### YOUR INSTRUCTIONS:
From the entries below, return exactly the lines beginning at the one that contains "Page size: 1500x844." and ending at the one that contains "Rendered at 2001 by 1125 pixels.", both of them included, and only those lines.

### EXCERPTED RECORDS:

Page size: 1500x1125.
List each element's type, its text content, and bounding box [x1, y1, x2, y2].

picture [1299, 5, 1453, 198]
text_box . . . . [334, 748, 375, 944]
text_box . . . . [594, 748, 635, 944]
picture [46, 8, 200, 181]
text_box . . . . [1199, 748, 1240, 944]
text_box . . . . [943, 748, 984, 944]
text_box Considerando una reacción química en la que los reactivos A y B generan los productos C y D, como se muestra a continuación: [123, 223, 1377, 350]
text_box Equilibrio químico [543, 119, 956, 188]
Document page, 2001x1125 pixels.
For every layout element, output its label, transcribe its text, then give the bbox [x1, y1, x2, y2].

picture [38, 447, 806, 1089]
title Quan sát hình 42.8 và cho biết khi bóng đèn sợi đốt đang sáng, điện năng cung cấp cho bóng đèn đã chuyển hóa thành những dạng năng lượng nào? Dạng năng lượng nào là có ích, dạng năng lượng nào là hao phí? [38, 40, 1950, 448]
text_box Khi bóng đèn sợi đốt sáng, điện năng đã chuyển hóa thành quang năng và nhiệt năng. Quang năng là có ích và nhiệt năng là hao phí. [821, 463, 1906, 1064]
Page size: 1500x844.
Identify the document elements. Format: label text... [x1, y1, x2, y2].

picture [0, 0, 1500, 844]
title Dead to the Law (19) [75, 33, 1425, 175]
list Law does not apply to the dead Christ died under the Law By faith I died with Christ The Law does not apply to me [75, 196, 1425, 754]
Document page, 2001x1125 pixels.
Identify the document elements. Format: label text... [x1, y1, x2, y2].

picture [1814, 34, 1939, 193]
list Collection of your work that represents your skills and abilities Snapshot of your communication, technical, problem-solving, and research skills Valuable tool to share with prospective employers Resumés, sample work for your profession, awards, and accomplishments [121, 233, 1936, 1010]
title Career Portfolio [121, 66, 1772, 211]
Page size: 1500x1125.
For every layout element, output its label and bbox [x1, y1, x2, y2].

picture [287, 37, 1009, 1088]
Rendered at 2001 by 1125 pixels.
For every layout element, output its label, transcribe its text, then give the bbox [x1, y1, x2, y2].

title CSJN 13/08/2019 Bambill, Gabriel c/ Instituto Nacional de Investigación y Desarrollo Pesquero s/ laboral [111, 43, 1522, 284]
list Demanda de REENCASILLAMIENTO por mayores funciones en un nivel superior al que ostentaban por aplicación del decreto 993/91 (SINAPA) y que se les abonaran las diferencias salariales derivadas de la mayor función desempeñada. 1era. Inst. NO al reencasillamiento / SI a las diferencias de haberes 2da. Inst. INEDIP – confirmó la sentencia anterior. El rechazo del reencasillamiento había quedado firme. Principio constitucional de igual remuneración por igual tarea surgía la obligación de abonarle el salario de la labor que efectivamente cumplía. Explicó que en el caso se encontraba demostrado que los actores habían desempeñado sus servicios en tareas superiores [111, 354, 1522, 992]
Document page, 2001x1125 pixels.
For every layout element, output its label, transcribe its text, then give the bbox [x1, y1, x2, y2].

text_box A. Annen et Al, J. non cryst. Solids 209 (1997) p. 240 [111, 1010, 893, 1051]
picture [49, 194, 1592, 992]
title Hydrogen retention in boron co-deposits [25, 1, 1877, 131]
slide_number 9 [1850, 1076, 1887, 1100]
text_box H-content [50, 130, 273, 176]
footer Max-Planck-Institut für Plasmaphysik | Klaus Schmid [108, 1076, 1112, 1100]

### RESPONSE AREA:
Page size: 1500x844.
Identify the document elements. Format: label text... [x1, y1, x2, y2].

picture [0, 0, 1500, 844]
title Dead to the Law (19) [75, 33, 1425, 175]
list Law does not apply to the dead Christ died under the Law By faith I died with Christ The Law does not apply to me [75, 196, 1425, 754]
Document page, 2001x1125 pixels.
Identify the document elements. Format: label text... [x1, y1, x2, y2].

picture [1814, 34, 1939, 193]
list Collection of your work that represents your skills and abilities Snapshot of your communication, technical, problem-solving, and research skills Valuable tool to share with prospective employers Resumés, sample work for your profession, awards, and accomplishments [121, 233, 1936, 1010]
title Career Portfolio [121, 66, 1772, 211]
Page size: 1500x1125.
For every layout element, output its label and bbox [x1, y1, x2, y2].

picture [287, 37, 1009, 1088]
Rendered at 2001 by 1125 pixels.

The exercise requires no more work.